I have a feeling that for Julia this will end up being some kind of deep learning framework. That seems like a sufficiently large field, with enough hype and importance where Julia actually has a chance to dominate.


I hope Julia will have a great future because I like it, but I cannot be sure about that.

What I can be sure is that learning Julia is NOT a waste of time. The combination of high-level syntax with low-level control of the code puts you into contact with concepts of programming which you will not easily learn using other languages. Apart of Julia specifically, I have learned a lot about programming in general in the last year, when I started to focus on implementing my things in Julia seriously. My previous programming experience was with Fortran, some Python and TCL, and working with those languages didn’t give me near the learning experience I am having learning Julia. I am sure that even if Julia disappears and I go back to Fortran, I will be a much better Fortran programmer, and I will also be able to understand much better why my Python code is slow and how I can improve it, when that is possible.

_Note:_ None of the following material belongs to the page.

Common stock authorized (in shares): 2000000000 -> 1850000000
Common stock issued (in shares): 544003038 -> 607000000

I think the article starts from two wrong premises, first that Julia will become the language and second that it will do so in only a few years.

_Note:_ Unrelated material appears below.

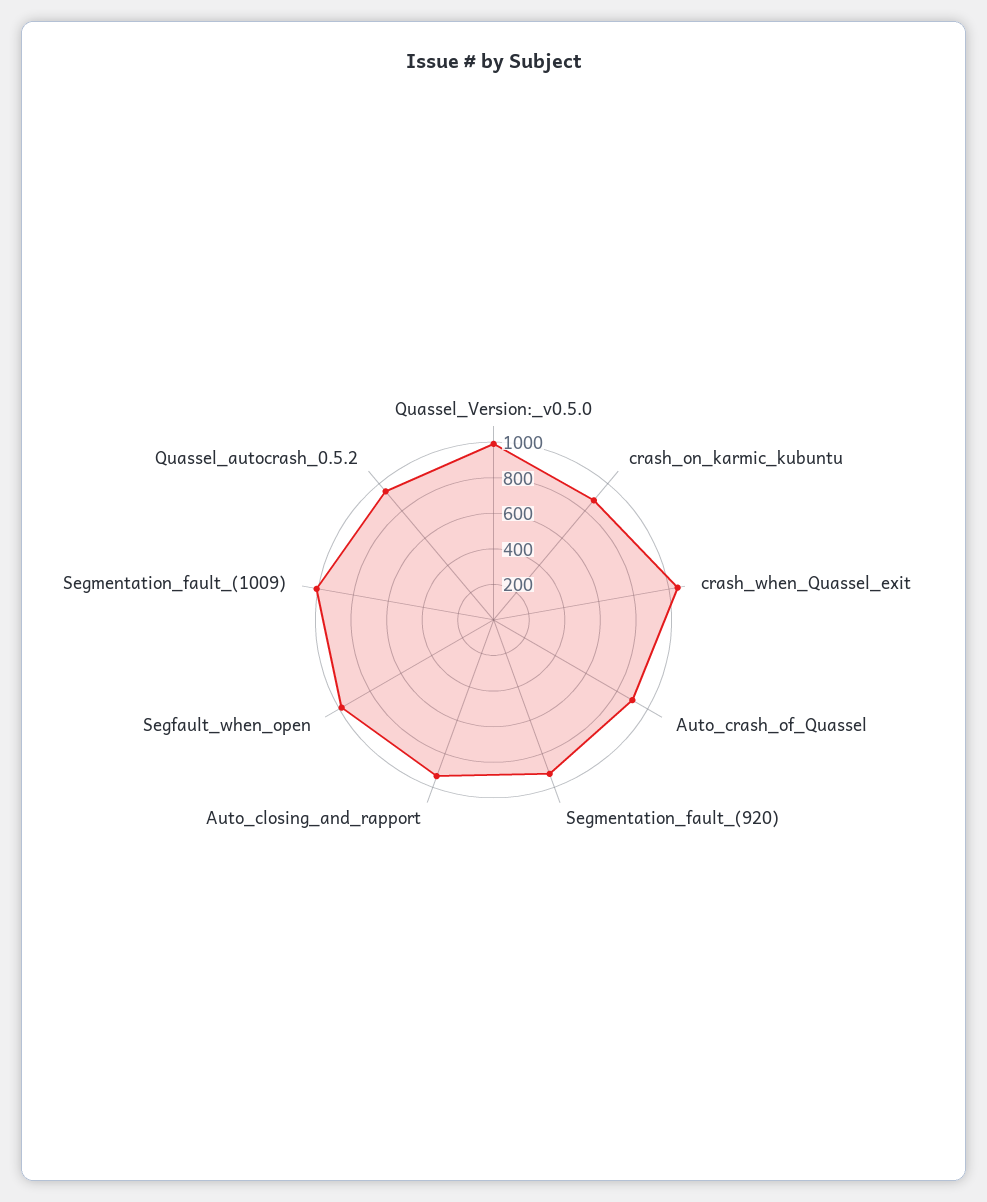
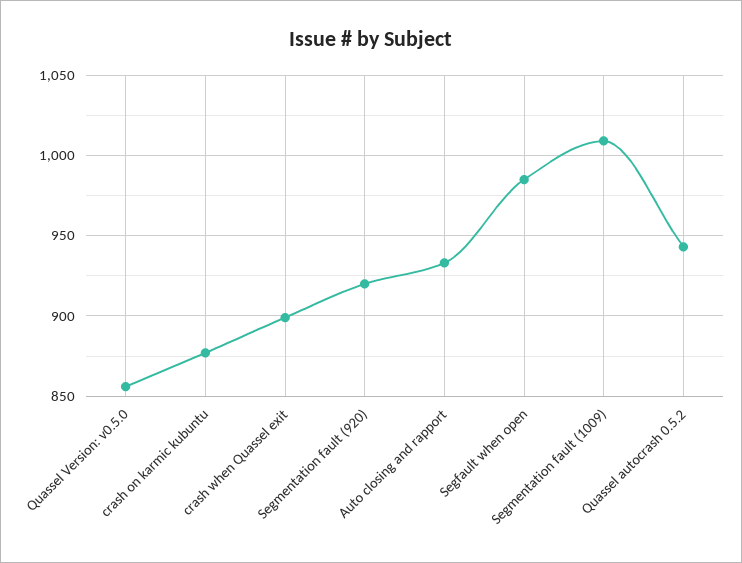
Quassel_Version:_v0.5.0: 1000 -> 855
crash_when_Quassel_exit: 1050 -> 900
Auto_crash_of_Quassel: 900 -> none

As to the latter: As others in this thread have said, language adoption is a non-linear process and starts very slowly. In fact, given Julia’s age I think adoption is actually growing a lot faster than for “yet another xyz” languages and more in line with “breakthrough” (at the time) languages such as Java, Rust or C++.

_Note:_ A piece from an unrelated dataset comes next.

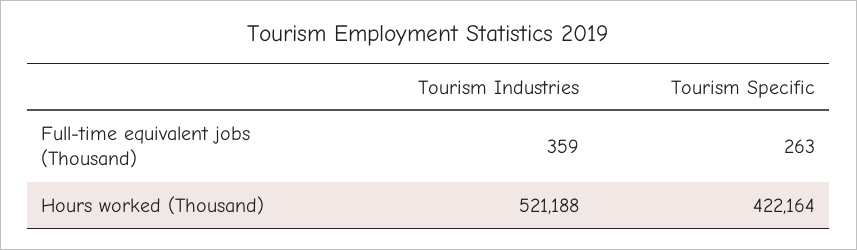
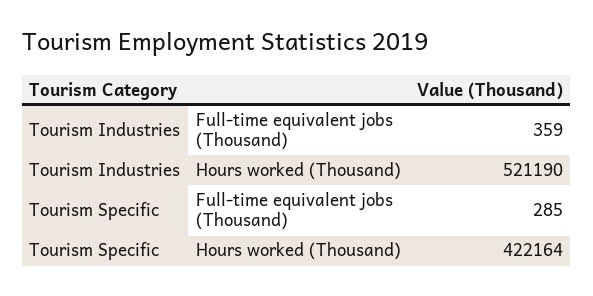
Tourism Specific, Full-time equivalent jobs (Thousand): 263 -> 285
Tourism Industries, Hours worked (Thousand): 521188 -> 521190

Concerning the former: I think it would be overly optimistic and also completely unnecessary to assume that Julia will become a majority language in the vein of C, C++ or Python. The language started out with a very clearly defined niche in mind and success should be measured relative to that niche.

And within that niche, I think Julia is a game changer and my prediction is it will become the language within the next ten years or so.

In any case, all of that is kind of academic from a practical and the OP’s question’s point of view. What matters, though, I think is that Julia is in no imaginable way a dead or dying language, to the contrary. That means the only relevant consideration for the question whether to learn/use it is whether it works well for your project.

Finally, I want to add some personal experience. I have been writing simulations for 30 years, mostly in C++. I actually always liked C++ even though it can be incredibly annoying at times. But as soon as Julia was fast enough (within 10-20% of C++ for my problem area) I switched and didn’t look back. And I have to say it was a close to life-changing experience.


I like to remember things like this

In 1983, the DynaTAC 8000x was the first commercially available handheld mobile phone.

whenever people start talking about failed technology. Even after 20 years, cell phones hadn’t taken the world by storm. Now, you can live your life on them if you want.

People in general tend to be overoptimistic on timelines. How many flying cars should we have by now? Or 1000 year batteries?


Compared to new languages like Go and Kotlin, why hasn’t Julia been able to attract so many people? What keeps people from using it?